April's Insights has been released. To request a copy, please e-mail me at wgmurphyjr@gmail.com.
Tuesday was nasty. The S&P’s 2.4% decline was the second largest since the current rally from the March low got under way. All 10 S&P sectors lost ground, and total breadth was negative by a ratio of about 15:2. Volume was negative by almost 5:1. Even though total volume was a bit lower than Monday’s, over one-third of the all NYSE common stocks declined on higher volume. All of this put greater pressure on near term momentum, which has the potential to remain weak for most of the rest of the month,
Despite these difficulties, the hourly P&F uptrend line from the March low remains intact, and first support at 779 has not been challenged.

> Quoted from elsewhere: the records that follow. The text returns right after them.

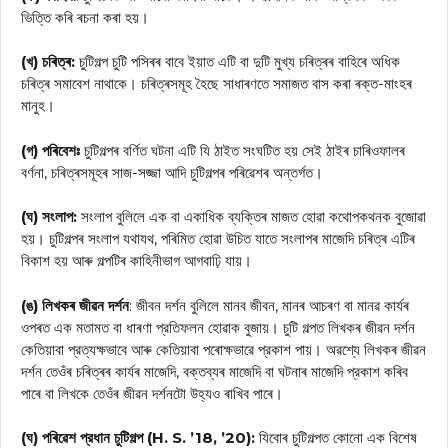
ভিত্তি কৰি ৰচনা কৰা হয়।
(খ) চৰিত্ৰ:
চুটিগল্প চুটি পসিৰৰ বাবে ইয়াত এটি বা দুটি মুখ্য চৰিত্ৰৰ বাহিৰে অধিক
চৰিত্ৰ সমাবেশ নাথাকে। চৰিত্ৰসমূহ হৈছে সাধাৰণতে সমাজত বাস কৰা ৰক্ত-মাংহৰ
মানুহ।
(গ) পৰিবেশঃ
চুটিগল্পৰ বর্ণিত ঘটনা এটি যি ঠাইত সংঘটিত হয় সেই ঠাইৰ চাৰিওফালৰ
বৰ্ণনা, চৰিত্ৰসমূহৰ সাজ-সজ্জা আদি চুটিগল্পৰ পৰিৱেশৰ অন্তৰ্গত।
(ঘ) সংলাপ:
সংলাপ বুলিলে এক বা একাধিক ব্যক্তিৰ মাজত হোৱা কথোপকথনক বুজোৱা
হয়। চুটিগল্পৰ সংলাপ যথাযথ, পৰিমিত হোৱা উচিত যাতে সংলাপৰ মাজেদি চৰিত্ৰ এটিৰ
বিকাশ হয় আৰু গল্পটিৰ কাহিনীভাগ আগবাঢ়ি যায়।
(ঙ) লিখকৰ জীৱন দর্শন
: জীবন দর্শন বুলিলে মানব জীবন, মানৰ আচৰণ বা মানৱ কাৰ্যৰ
ওপৰত এক মতামত বা ধাৰণা প্রতিফলন হোৱাক বুজায়। চুটি গল্পত লিখকৰ জীৱন দর্শন
কেতিয়াবা প্রত্যক্ষভাবে আৰু কেতিয়াবা পৰোক্ষভাৱে প্রকাশ পায়। অৱশ্যে লিখকৰ জীৱন
দর্শন তেওঁৰ চৰিত্ৰৰ কাৰ্যৰ মাজেদি, বক্তব্যৰ মাজেদি বা ঘটনাৰ মাজেদি প্রকাশ কৰিব
পাৰে বা লিখকে তেওঁৰ জীৱন দর্শনটো উহ্যও ৰাখিব পাৰে।
(ঘ) পৰিৱেশ প্রধান চুটিগল্প (H. S. ’18, ’20):
যিবোৰ চুটিগল্পত কোনো এক বিশেষ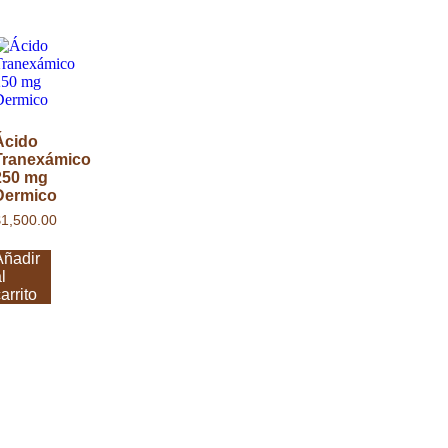
Ácido
Tranexámico
250 mg
Dermico
$
1,500.00
Añadir
l
arrito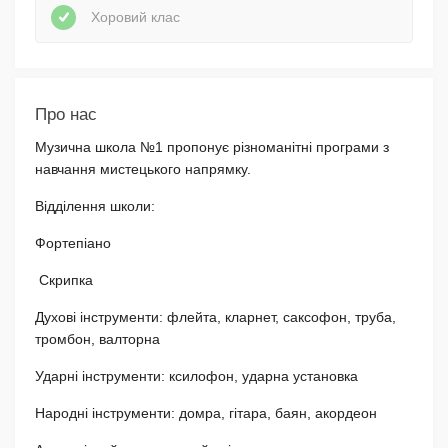
Хоровий клас
Про нас
Музична школа №1 пропонує різноманітні програми з
навчання мистецького напрямку.
Відділення школи:
Фортепіано
Скрипка
Духові інструменти: флейта, кларнет, саксофон, труба,
тромбон, валторна
Ударні інструменти: ксилофон, ударна установка
Народні інструменти: домра, гітара, баян, акордеон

From an Elliott Wave perspective, many analysts are referring to the rally to date as “wave 1.” To us, the pattern from the March low is more corrective than not. Thus, our thoughts that this is a bear market rally remains valid. That said, the rally has already reversed the decline from the January high and, in turn, has satisfied the minimum requirements for a complete five-wave decline from last May’s high. This (plus the rally through 833) implies further strength toward 863-883, which is both Fibonacci and fairly substantial chart resistance. Beyond that, 945 is an approximate 38.2% retracement of the decline from last May’s high. A rally through that level would indicate that the entire decline from the bull market peak had been reversed.
As for support, a decline through 779 would confirm that that the rally from the March 6 low is complete, regardless of whether we ultimately end up counting it as a complete pattern, or merely wave “A” or “1” of a larger pattern. Through 779, further weakness toward 777-735 would be likely.